Later in the book, another staff member from the former plantation is quoted:
“The problem with [this] country—and also all around the world—is…miseducation… Books are really good, but who can read a book? Who can have access to books? This needs to be an open book, up under the sky, that people can come here and see.”
This is the power of ritual. Passover is not reading a book. Passover is the ritual of a lived experience, from eating matzah for a week to retelling who we are and how we as Jews understand ourselves and our religious mandate. The Passover story reminds us that it was not the Israelites alone that Moses led out of Egypt. Torah tells us that our ancestors left as a “mixed multitude.” No one was left behind. Freedom was meant to be God’s gift for everyone.

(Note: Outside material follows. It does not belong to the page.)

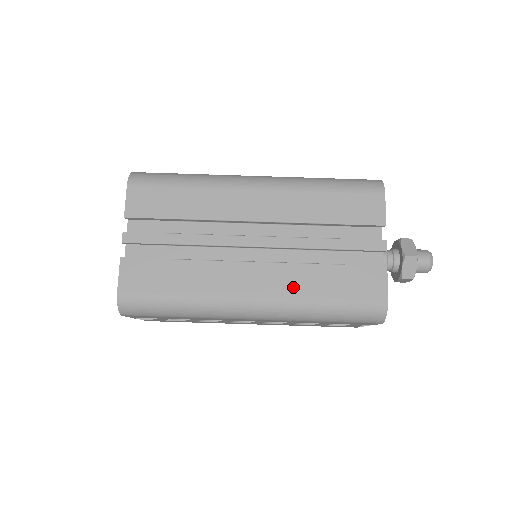
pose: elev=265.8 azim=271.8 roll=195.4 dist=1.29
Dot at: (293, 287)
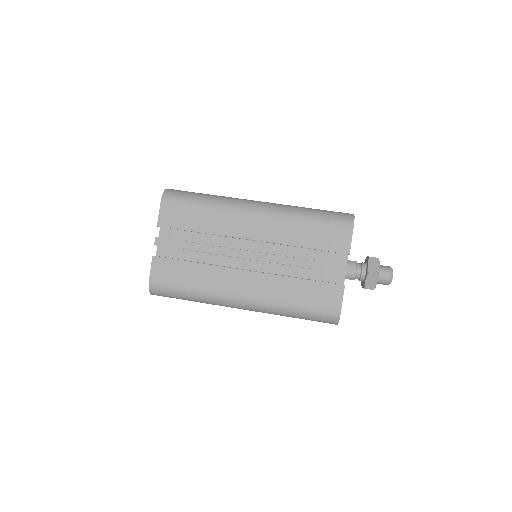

If our American understanding of freedom is weak, it is because our American civic ritual life is weak. When and where do we enact our fondest aspirations for all humanity in story and song? When do we ritually recall our past—our glories and our sins—in order to guide us toward a shared future of freedom?
As I write this, the Ukrainian people are engaged in a fight for their freedom and their lives. This Passover, we might each ask ourselves if we were so threatened, would our fight be as valiant as theirs? Thus far, over one million Ukrainians have become refugees, echoing the Passover story’s depiction of our ancestors as “wanderers.”
The haggadah challenges us to open our doors so that “all who are hungry may come and eat.” This year as we celebrate Passover, reunited from the bondage of COVID isolation, let us consider how we might better proclaim our message of freedom to our nation and our world and then, of course, do everything in our power to help those denied their freedom and their homes—to help those who like those of our own past, are forced to wander today.
Chag Sameach—May the sounds of freedom echo from your Seder table.